Keep in mind that Zen 2 apparently had the technology in place to utilized stacked cache, but it took until the tail end of Zen 3 to actually implement it. We're talking about bleeding edge technologies that haven't been used at scale before and it takes a lot of time to get the kinks worked out. The path to the cool future technology is a slow one with incremental evolution and building on top of previous successes, not a giant leap made with reckless abandon and all caution thrown to the wind.
What, specifically, do you think doesn’t make sense? I posted here quite a while ago that I expect Bergamo will make use of stacked die. It makes a lot of sense for a super high core count product to use stacking to lower interconnect power consumption significantly. It is also suspiciously limited to 8 cpu die instead of 12 like Genoa. I assume Bergamo was developed in parallel with Genoa, with Genoa being very similar to Milan; the low risk path.
There was an anandtech article about TSMC 2.D and 3D stacking from 2020 posted here a long time ago. Some of the stacking tech has been available since 2018. I don’t know how bleeding edge it actually is at this point. TSMC was already demonstrating 12 high SoIC stacks in 2020. AMD has, so far, used 1 high stacks. Is that too risky 2 years later? AMD seems likely to use an MCD (bridge chiplet with cache) for gpus so it doesn’t seem that unlikely that it would be used in other products. Also, if AMD does not make use of TSMC stacking soon, then they will be at risk of falling behind Intel. Use of such stacking tech could allow Intel to surpass AMD’s serdes based MCM designs due to the significantly lower power consumption of the interconnect. AMD’s serdes based packages are actually just MCMs (chip based, not chiplet based), which have been around for a long time. See the IBM Power 5 MCM from 2004. That had 8 chips, 4 cpu die and 4 cache die. Intel is going to jump directly to stacking.

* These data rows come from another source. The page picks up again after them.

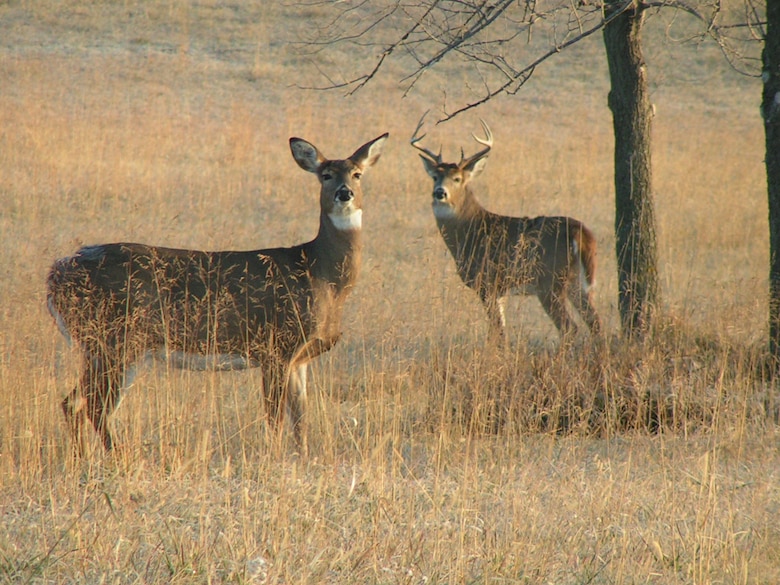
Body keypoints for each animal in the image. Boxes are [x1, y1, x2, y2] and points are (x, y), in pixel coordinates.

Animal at [47, 131, 388, 452]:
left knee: (72, 404)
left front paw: (301, 458)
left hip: (104, 346)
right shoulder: (275, 347)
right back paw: (119, 457)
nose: (345, 193)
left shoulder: (299, 358)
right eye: (326, 175)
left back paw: (84, 458)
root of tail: (55, 276)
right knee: (93, 407)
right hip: (115, 341)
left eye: (357, 173)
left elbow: (301, 420)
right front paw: (274, 457)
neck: (320, 276)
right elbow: (275, 419)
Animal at [412, 116, 600, 344]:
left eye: (457, 178)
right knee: (595, 323)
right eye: (434, 177)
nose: (440, 192)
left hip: (550, 282)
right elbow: (500, 330)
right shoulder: (500, 290)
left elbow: (497, 332)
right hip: (577, 282)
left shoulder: (487, 282)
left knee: (569, 328)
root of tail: (579, 232)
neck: (470, 232)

The old article about TSMC stacking tech indicates that they were working on making larger and larger sizes available for the stacking tech using reconstituted wafers. Some of them may go up to 3x reticle size now; may have been at 1.5 in 2020. I suspect Bergamo could be done in a single reticle size; smaller IO die plus 8 cpu chiplets similar in size to current cpu chiplets. That would possibly be less than 600 mm2 for the cpu chiplets with around 230 mm2 left for the IO die. IFOP links are 2x width of IFIS, so eliminating 8 (or 12 if comparing to Genoa) and making it on an advanced TSMC process would save a lot of area. So, while this might be risky, if it can be done in a single reticle size, it may be less risky than you might think.
They would have to make all of the component chips at TSMC, but I don’t know if that is an issue. Bergamo will exist along side Genoa (less risk; you could still get a 96-core Genoa) and probably Milan and Milan-x for a while. It will be a very high end cloud product, likely with very high margins. We are talking about a 128-core processor, possibly with 512 or even 1 GB of cache. How much will that cost? They likely already have all of the design work for the required units since they are also required for other products (APUs, GPUs, etc). AMD has excellent design and implementation reuse.

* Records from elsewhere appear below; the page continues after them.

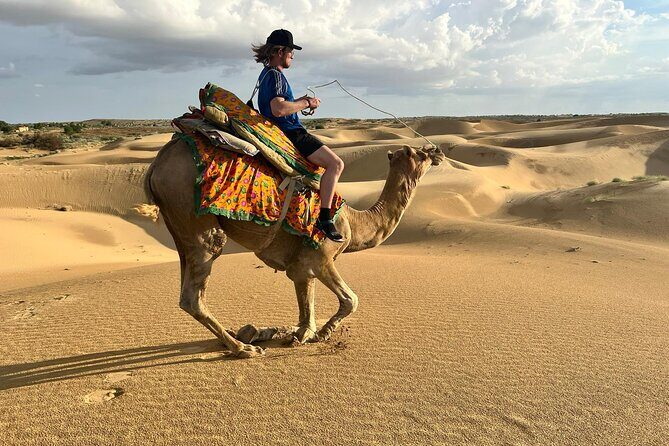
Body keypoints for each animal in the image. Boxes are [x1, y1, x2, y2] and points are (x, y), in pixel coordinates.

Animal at [143, 138, 445, 358]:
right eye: (419, 154)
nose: (438, 151)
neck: (354, 221)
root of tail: (156, 166)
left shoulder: (300, 267)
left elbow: (305, 304)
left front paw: (300, 334)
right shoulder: (320, 257)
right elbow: (351, 299)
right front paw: (323, 333)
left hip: (178, 226)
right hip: (197, 220)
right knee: (194, 292)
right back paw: (243, 349)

It would probably still make sense that the Genoa IO die be made at GF. AMD will also be making Milan and Genoa parts for a while. I know some companies spec a system and then buy the same thing for a few years, so they will be buying Milan for a couple years yet; the server market moves slowly. I assume that they would make all of their chipsets at GF. Chipsets are likely to still be essentially an IO die, just without the memory controllers. It would also be plausible to continue to make desktop IO die at GF. I have wondered if it would be plausible for them to make some low end Zen 4 APUs at Samsung or even GF. We still don’t have lower end Zen 3 based parts. Using MCMs for 8 core or less is a bit wasteful.